When a gear is damaged while running, it can lose its ability to function normally. This is known as gear failure. There are many types of gear failure, but it’s worth noting that if the gears of geared motors are made with high quality material, gear failure can be reduced to a certain extent.
Commonly seen causes of failure are as follows:
1. Tooth surface wear
During gear transmission, sliding occurs between the engaging tooth surfaces. When the gear is under stress, this sliding causes wear on the tooth surface. Wear will eventually destroy the shape of the tooth surface, resulting in unstable transmission. This wear also causes the gear teeth to become thinner, resulting in an increase in tooth side clearance and a decrease in tooth hardness.
2. Broken gears
During the meshing process, the bending torque at the root of the gear is alternated. Fatigue cracks are most likely to occur at this point, which can result in the breaking of gear teeth. The failure of the gear teeth is called gear tooth fatigue failure. Another type of gear breakage is known as a sudden break which occurs when the gear is overloaded for a long time or subjected to an excessive impact load. This is also called an overload failure.

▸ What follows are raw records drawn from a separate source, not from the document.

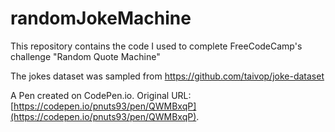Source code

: # randomJokeMachine
This repository contains the code I used to complete FreeCodeCamp's challenge "Random Quote Machine"

The jokes dataset was sampled from https://github.com/taivop/joke-dataset

A Pen created on CodePen.io. Original URL: [https://codepen.io/pnuts93/pen/QWMBxqP](https://codepen.io/pnuts93/pen/QWMBxqP).


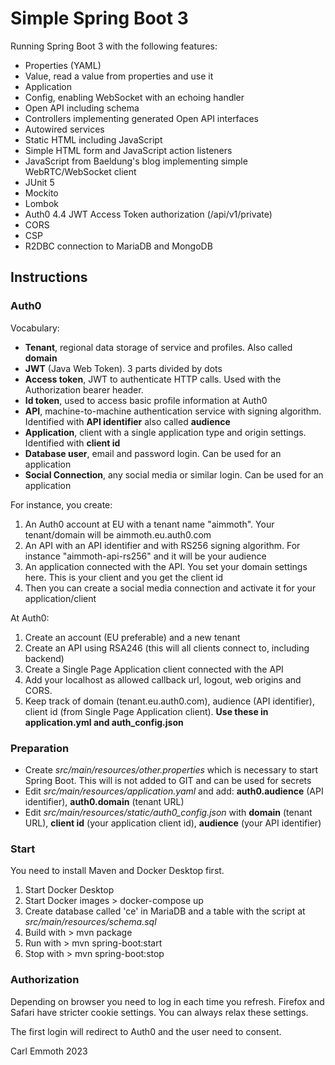 # Simple Spring Boot 3

Running Spring Boot 3 with the following features:

- Properties (YAML)
- Value, read a value from properties and use it
- Application
- Config, enabling WebSocket with an echoing handler
- Open API including schema
- Controllers implementing generated Open API interfaces
- Autowired services
- Static HTML including JavaScript
- Simple HTML form and JavaScript action listeners
- JavaScript from Baeldung's blog implementing simple WebRTC/WebSocket client
- JUnit 5
- Mockito
- Lombok
- Auth0 4.4 JWT Access Token authorization (/api/v1/private)
- CORS
- CSP
- R2DBC connection to MariaDB and MongoDB

## Instructions

### Auth0

Vocabulary:

- **Tenant**, regional data storage of service and profiles. Also called **domain**
- **JWT** (Java Web Token). 3 parts divided by dots
- **Access token**, JWT to authenticate HTTP calls. Used with the Authorization bearer header.
- **Id token**, used to access basic profile information at Auth0
- **API**, machine-to-machine authentication service with signing algorithm. Identified with **API identifier** also called **audience**
- **Application**, client with a single application type and origin settings. Identified with **client id**
- **Database user**, email and password login. Can be used for an application 
- **Social Connection**, any social media or similar login. Can be used for an application

For instance, you create:

1. An Auth0 account at EU with a tenant name "aimmoth". Your tenant/domain will be aimmoth.eu.auth0.com 
2. An API with an API identifier and with RS256 signing algorithm. For instance "aimmoth-api-rs256" and it will be your audience
3. An application connected with the API. You set your domain settings here. This is your client and you get the client id
4. Then you can create a social media connection and activate it for your application/client

At Auth0:

1. Create an account (EU preferable) and a new tenant
2. Create an API using RSA246 (this will all clients connect to, including backend)
3. Create a Single Page Application client connected with the API
4. Add your localhost as allowed callback url, logout, web origins and CORS.
5. Keep track of domain (tenant.eu.auth0.com), audience (API identifier), client id (from Single Page Application client). **Use these in application.yml and auth_config.json**

### Preparation

- Create *src/main/resources/other.properties* which is necessary to start Spring Boot. This will is not added to GIT and can be used for secrets
- Edit *src/main/resources/application.yaml* and add: **auth0.audience** (API identifier), **auth0.domain** (tenant URL)
- Edit *src/main/resources/static/auth0_config.json* with **domain** (tenant URL), **client id** (your application client id), **audience** (your API identifier)

### Start

You need to install Maven and Docker Desktop first.

1. Start Docker Desktop
2. Start Docker images > docker-compose up
3. Create database called 'ce' in MariaDB and a table with the script at *src/main/resources/schema.sql* 
3. Build with > mvn package
4. Run with > mvn spring-boot:start
5. Stop with > mvn spring-boot:stop

### Authorization

Depending on browser you need to log in each time you refresh. Firefox and Safari have stricter cookie settings.
You can always relax these settings.

The first login will redirect to Auth0 and the user need to consent.

Carl Emmoth 2023
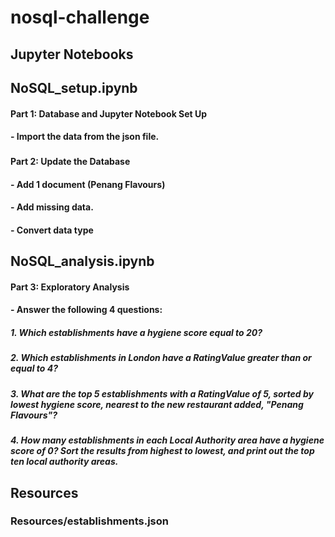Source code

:# nosql-challenge
##
## Jupyter Notebooks
##
## NoSQL_setup.ipynb
#### Part 1: Database and Jupyter Notebook Set Up
#### - Import the data from the json file.
###
###
#### Part 2: Update the Database
#### - Add 1 document (Penang Flavours)
#### - Add missing data.
#### - Convert data type
###
###
## NoSQL_analysis.ipynb
#### Part 3: Exploratory Analysis
#### - Answer the following 4 questions:
##### 1. Which establishments have a hygiene score equal to 20?
##### 2. Which establishments in London have a RatingValue greater than or equal to 4?
##### 3. What are the top 5 establishments with a RatingValue of 5, sorted by lowest hygiene score, nearest to the new restaurant added, "Penang Flavours"?
##### 4. How many establishments in each Local Authority area have a hygiene score of 0? Sort the results from highest to lowest, and print out the top ten local authority areas.
##
##
## Resources
### Resources/establishments.json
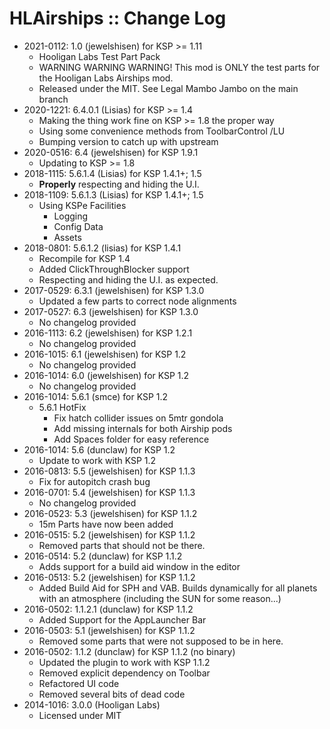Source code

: # HLAirships :: Change Log

* 2021-0112: 1.0 (jewelshisen) for KSP >= 1.11
	+ Hooligan Labs Test Part Pack
	+ WARNING WARNING WARNING! This mod is ONLY the test parts for the Hooligan Labs Airships mod.
	+ Released under the MIT. See Legal Mambo Jambo on the main branch
* 2020-1221: 6.4.0.1 (Lisias) for KSP >= 1.4
	+ Making the thing work fine on KSP >= 1.8 the proper way
	+ Using some convenience methods from ToolbarControl /LU
	+ Bumping version to catch up with upstream 
* 2020-0516: 6.4 (jewelshisen) for KSP 1.9.1
	+ Updating to KSP >= 1.8 
* 2018-1115: 5.6.1.4 (Lisias) for KSP 1.4.1+; 1.5
	+ **Properly** respecting <F2> and hiding the U.I.
* 2018-1109: 5.6.1.3 (Lisias) for KSP 1.4.1+; 1.5
	+ Using KSPe Facilities
		- Logging
		- Config Data
		- Assets
* 2018-0801: 5.6.1.2 (lisias) for KSP 1.4.1
	+ Recompile for KSP 1.4
	+ Added ClickThroughBlocker support
	+ Respecting <F2> and hiding the U.I. as expected.
* 2017-0529: 6.3.1 (jewelshisen) for KSP 1.3.0
	+ Updated a few parts to correct node alignments
* 2017-0527: 6.3 (jewelshisen) for KSP 1.3.0
	+ No changelog provided
* 2016-1113: 6.2 (jewelshisen) for KSP 1.2.1
	+ No changelog provided
* 2016-1015: 6.1 (jewelshisen) for KSP 1.2
	+ No changelog provided
* 2016-1014: 6.0 (jewelshisen) for KSP 1.2
	+ No changelog provided
* 2016-1014: 5.6.1 (smce) for KSP 1.2
	+ 5.6.1 HotFix
		- Fix hatch collider issues on 5mtr gondola
		- Add missing internals for both Airship pods
		- Add Spaces folder for easy reference
* 2016-1014: 5.6 (dunclaw) for KSP 1.2
	+ Update to work with KSP 1.2
* 2016-0813: 5.5 (jewelshisen) for KSP 1.1.3
	+ Fix for autopitch crash bug
* 2016-0701: 5.4 (jewelshisen) for KSP 1.1.3
	+ No changelog provided
* 2016-0523: 5.3 (jewelshisen) for KSP 1.1.2
	+ 15m Parts have now been added 
* 2016-0515: 5.2 (jewelshisen) for KSP 1.1.2
	+ Removed parts that should not be there.
* 2016-0514: 5.2 (dunclaw) for KSP 1.1.2
	+ Adds support for a build aid window in the editor
* 2016-0513: 5.2 (jewelshisen) for KSP 1.1.2
	+ Added Build Aid for SPH and VAB. Builds dynamically for all planets with an atmosphere (including the SUN for some reason...) 
* 2016-0502: 1.1.2.1 (dunclaw) for KSP 1.1.2
	+ Added Support for the AppLauncher Bar 
* 2016-0503: 5.1 (jewelshisen) for KSP 1.1.2
	+ Removed some parts that were not supposed to be in here. 
* 2016-0502: 1.1.2 (dunclaw) for KSP 1.1.2 (no binary)
	+ Updated the plugin to work with KSP 1.1.2
	+ Removed explicit dependency on Toolbar
	+ Refactored UI code
	+ Removed several bits of dead code
* 2014-1016: 3.0.0 (Hooligan Labs)
	+ Licensed under MIT
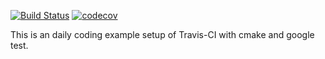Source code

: [![Build Status](https://travis-ci.org/changjurhee/myself.svg?branch=master)](https://travis-ci.org/changjurhee/myself) [![codecov](https://codecov.io/gh/changjurhee/myself/branch/master/graph/badge.svg)](https://codecov.io/gh/changjurhee/myself)

This is an daily coding example setup of Travis-CI with cmake and google test. 
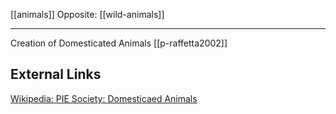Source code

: [[animals]]
Opposite: [[wild-animals]]

----

Creation of Domesticated Animals [[p-raffetta2002]]

## External Links
[Wikipedia: PIE Society: Domesticaed Animals](https://en.wikipedia.org/wiki/Proto-Indo-European-society#Domesticated-animals)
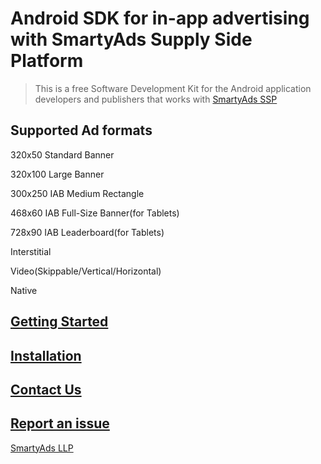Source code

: # Android SDK for in-app advertising with SmartyAds Supply Side Platform

> This is a free Software Development Kit for the Android application developers and publishers that works with [SmartyAds SSP](http://ssp.smartyads.com/login)

## Supported Ad formats
320x50 Standard Banner

320x100 Large Banner

300x250 IAB Medium Rectangle

468x60 IAB Full-Size Banner(for Tablets)

728x90 IAB Leaderboard(for Tablets)

Interstitial

Video(Skippable/Vertical/Horizontal)

Native

## [Getting Started](https://github.com/smartyadsssp/android-sdk/wiki#getting-started)

## [Installation](https://github.com/smartyadsssp/android-sdk/wiki#installation)

## [Contact Us](https://github.com/smartyadsssp/android-sdk/wiki#contact-us)

## [Report an issue](https://github.com/smartyadsssp/android-sdk/issues)



[SmartyAds LLP](https://smartyads.com)
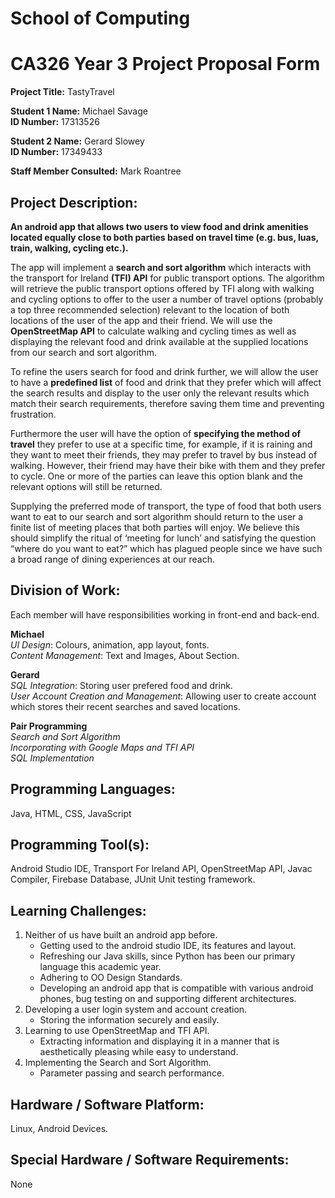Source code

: # School of Computing

# CA326 Year 3 Project Proposal Form

**Project Title:** TastyTravel

**Student 1 Name:** Michael Savage <br/>
**ID Number:** 17313526

**Student 2 Name:** Gerard Slowey <br/>
**ID Number:** 17349433

**Staff Member Consulted:** Mark Roantree

## Project Description:
**An android app that allows two users to view food and drink amenities located equally
close to both parties based on travel time (e.g. bus, luas, train, walking, cycling etc.).**

The app will implement a **search and sort algorithm** which interacts with the transport for
Ireland **(TFI) API** for public transport options. The algorithm will retrieve the public transport
options offered by TFI along with walking and cycling options to offer to the user a number of
travel options (probably a top three recommended selection) relevant to the location of both
locations of the user of the app and their friend.
We will use the **OpenStreetMap API** to calculate walking and cycling times as well as
displaying the relevant food and drink available at the supplied locations from our search and
sort algorithm. <br/>

To refine the users search for food and drink further, we will allow the user to have a
**predefined list** of food and drink that they prefer which will affect the search results and
display to the user only the relevant results which match their search requirements, therefore
saving them time and preventing frustration. <br/>

Furthermore the user will have the option of **specifying the method of travel** they prefer to
use at a specific time, for example, if it is raining and they want to meet their friends, they
may prefer to travel by bus instead of walking. However, their friend may have their bike with
them and they prefer to cycle. One or more of the parties can leave this option blank and the
relevant options will still be returned. <br/>

Supplying the preferred mode of transport, the type of food that both users want to eat to our
search and sort algorithm should return to the user a finite list of meeting places that both
parties will enjoy. We believe this should simplify the ritual of ‘meeting for lunch’ and
satisfying the question “where do you want to eat?” which has plagued people since we have
such a broad range of dining experiences at our reach.

## Division of Work:
Each member will have responsibilities working in front-end and back-end. <br/>

**Michael** <br/>
_UI Design_: Colours, animation, app layout, fonts. <br/>
_Content Management_: Text and Images, About Section.

**Gerard** <br/>
_SQL Integration_: Storing user prefered food and drink. <br/>
_User Account Creation and Management_: Allowing user to create account which stores their recent searches and saved locations.

**Pair Programming** <br/>
_Search and Sort Algorithm_ <br/>
_Incorporating with Google Maps and TFI API_ <br/>
_SQL Implementation_ <br/>

## Programming Languages:
Java, HTML, CSS, JavaScript

## Programming Tool(s):
Android Studio IDE, Transport For Ireland API, OpenStreetMap API, Javac Compiler, Firebase
Database, JUnit Unit testing framework.


## Learning Challenges:
1. Neither of us have built an android app before.
    - Getting used to the android studio IDE, its features and layout.
    - Refreshing our Java skills, since Python has been our primary language this academic year.
    - Adhering to OO Design Standards.
    - Developing an android app that is compatible with various android phones, bug testing on and supporting different architectures.
2. Developing a user login system and account creation.
    - Storing the information securely and easily.
3. Learning to use OpenStreetMap and TFI API.
    - Extracting information and displaying it in a manner that is aesthetically
       pleasing while easy to understand.
4. Implementing the Search and Sort Algorithm.
    - Parameter passing and search performance.

## Hardware / Software Platform:
Linux, Android Devices.

## Special Hardware / Software Requirements:
None


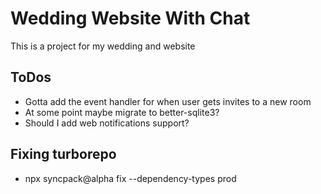 # Wedding Website With Chat

This is a project for my wedding and website

## ToDos

- Gotta add the event handler for when user gets invites to a new room
- At some point maybe migrate to better-sqlite3?
- Should I add web notifications support?

## Fixing turborepo

- npx syncpack@alpha fix --dependency-types prod
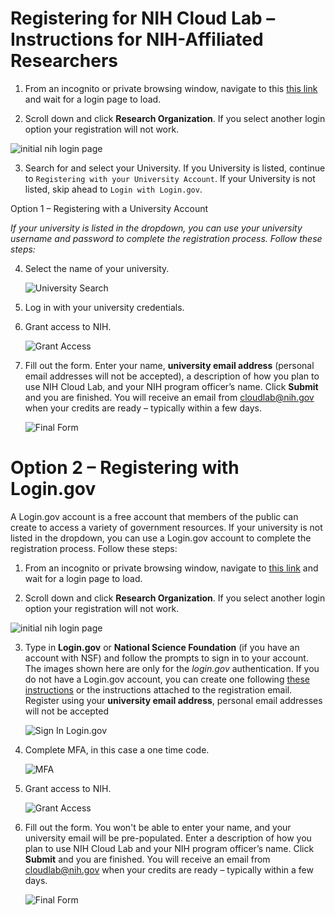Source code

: # Registering for NIH Cloud Lab – Instructions for NIH-Affiliated Researchers

1. From an incognito or private browsing window, navigate to this [this link](https://nih-cloudlab.firebaseapp.com) and wait for a login page to load.

2. Scroll down and click **Research Organization**. If you select another login option your registration will not work.

  ![initial nih login page](/images/1_NIH_login.png)

3. Search for and select your University. If you University is listed, continue to `Registering with your University Account`. If your University is not listed, skip ahead to `Login with Login.gov`.
   
Option 1 – Registering with a University Account

_If your university is listed in the dropdown, you can use your university username and password to complete the registration process. Follow these steps:_

4. Select the name of your university.

   ![University Search](/images/2_input_university.png)

5. Log in with your university credentials.

6. Grant access to NIH. 

   ![Grant Access](/images/3_grant_access.png)

7. Fill out the form. Enter your name, **university email address** (personal email addresses will not be accepted), a description of how you plan to use NIH Cloud Lab, and your NIH program officer’s name. Click **Submit** and you are finished. You will receive an email from cloudlab@nih.gov when your credits are ready – typically within a few days.

   ![Final Form](/images/4_final_formv2.png)
   
# Option 2 – Registering with Login.gov
A Login.gov account is a free account that members of the public can create to access a variety of government resources. If your university is not listed in the dropdown, you can use a Login.gov account to complete the registration process. Follow these steps:

1. From an incognito or private browsing window, navigate to [this link](https://nih-cloudlab.firebaseapp.com) and wait for a login page to load.

2. Scroll down and click **Research Organization**. If you select another login option your registration will not work.

  ![initial nih login page](/images/1_NIH_login.png)

3. Type in **Login.gov** or **National Science Foundation** (if you have an account with NSF) and follow the prompts to sign in to your account. The images shown here are only for the *login.gov* authentication. If you do not have a Login.gov account, you can create one following [these instructions](https://login.gov/help/get-started/create-your-account/) or the instructions attached to the registration email. Register using your **university email address**, personal email addresses will not be accepted

   ![Sign In Login.gov](/images/6_signin_logingov.png)

4. Complete MFA, in this case a one time code.

   ![MFA](/images/7_mfa.png)

6. Grant access to NIH.

   ![Grant Access](/images/3_grant_access.png)

7. Fill out the form. You won't be able to enter your name, and your university email will be pre-populated. Enter a description of how you plan to use NIH Cloud Lab and your NIH program officer’s name. Click **Submit** and you are finished. You will receive an email from cloudlab@nih.gov when your credits are ready – typically within a few days.

   ![Final Form](/images/4_final_formv2.png)
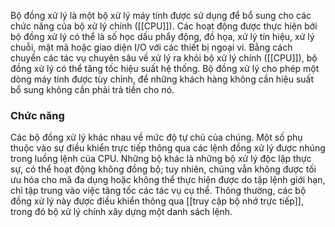 Bộ đồng xử lý là một bộ xử lý máy tính được sử dụng để bổ sung cho các chức năng của bộ xử lý chính ([[CPU]]). Các hoạt động được thực hiện bởi bộ đồng xử lý có thể là số học dấu phẩy động, đồ họa, xử lý tín hiệu, xử lý chuỗi, mật mã hoặc giao diện I/O với các thiết bị ngoại vi. Bằng cách chuyển các tác vụ chuyên sâu về xử lý ra khỏi bộ xử lý chính ([[CPU]]), bộ đồng xử lý có thể tăng tốc hiệu suất hệ thống. Bộ đồng xử lý cho phép một dòng máy tính được tùy chỉnh, để những khách hàng không cần hiệu suất bổ sung không cần phải trả tiền cho nó.

### Chức năng

Các bộ đồng xử lý khác nhau về mức độ tự chủ của chúng. Một số phụ thuộc vào sự điều khiển trực tiếp thông qua các lệnh đồng xử lý được nhúng trong luồng lệnh của CPU. Những bộ khác là những bộ xử lý độc lập thực sự, có thể hoạt động không đồng bộ; tuy nhiên, chúng vẫn không được tối ưu hóa cho mã đa dụng hoặc không thể thực hiện được do tập lệnh giới hạn, chỉ tập trung vào việc tăng tốc các tác vụ cụ thể. Thông thường, các bộ đồng xử lý này được điều khiển thông qua [[truy cập bộ nhớ trực tiếp]], trong đó bộ xử lý chính xây dựng một danh sách lệnh. 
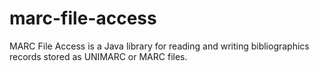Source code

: marc-file-access
================

MARC File Access is a Java library for reading and writing bibliographics records stored as UNIMARC or MARC files.
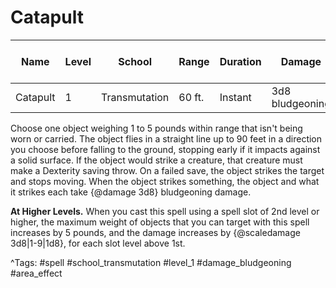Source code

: # Catapult

| Name | Level | School | Range | Duration | Damage | Save DC & Type |
|------|-------|--------|-------|----------|--------|----------------|
| Catapult | 1 | Transmutation | 60 ft. | Instant | 3d8 bludgeoning | - |

Choose one object weighing 1 to 5 pounds within range that isn't being worn or carried. The object flies in a straight line up to 90 feet in a direction you choose before falling to the ground, stopping early if it impacts against a solid surface. If the object would strike a creature, that creature must make a Dexterity saving throw. On a failed save, the object strikes the target and stops moving. When the object strikes something, the object and what it strikes each take {@damage 3d8} bludgeoning damage.

**At Higher Levels.** When you cast this spell using a spell slot of 2nd level or higher, the maximum weight of objects that you can target with this spell increases by 5 pounds, and the damage increases by {@scaledamage 3d8|1-9|1d8}, for each slot level above 1st.

^Tags: #spell #school_transmutation #level_1 #damage_bludgeoning #area_effect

3. Tooth plastic deformation
Under low-speed and heavy-duty working conditions, the tooth surface of the gear is subjected to a large amount of pressure and friction. Due to these forces, the local tooth surface of the softer gear may produce plastic flow, causing groove or convexity on the tooth surface, thereby destroying the tooth profile of the gear and weakening its ability to run normally. This form of gear failure is referred to as plastic deformation of the gear teeth.
4. Pitting in gear surfaces
When the meshing surface is repeatedly subjected to contact pressure for long periods of time or at a high level of force, it will result in minute fatigue cracks on the tooth surface. As the gear continues to work, the cracks will continue to expand along the surface, causing small pieces of metal to peel off the tooth surface, forming pittings and spots. This form of failure that occurs on the tooth surface is called gear pitting. It mostly occurs in closed-gear transmissions with good lubrication.
5. Tooth surface glue
In high-speed heavy-duty closed-gear transmission, it is harder to achieve lubrication of the tooth surface, and the meshing surface generates a high local temperature under the heavy load which causes them to bond together. When the gear continues to move, it is torn by the softer tooth surface. This type of tear of the groove is caused by part of the metal material. Failure due to the bonding and tearing of the gear tooth surface is called gear tooth surface glue. It frequently occurs in closed worm drives.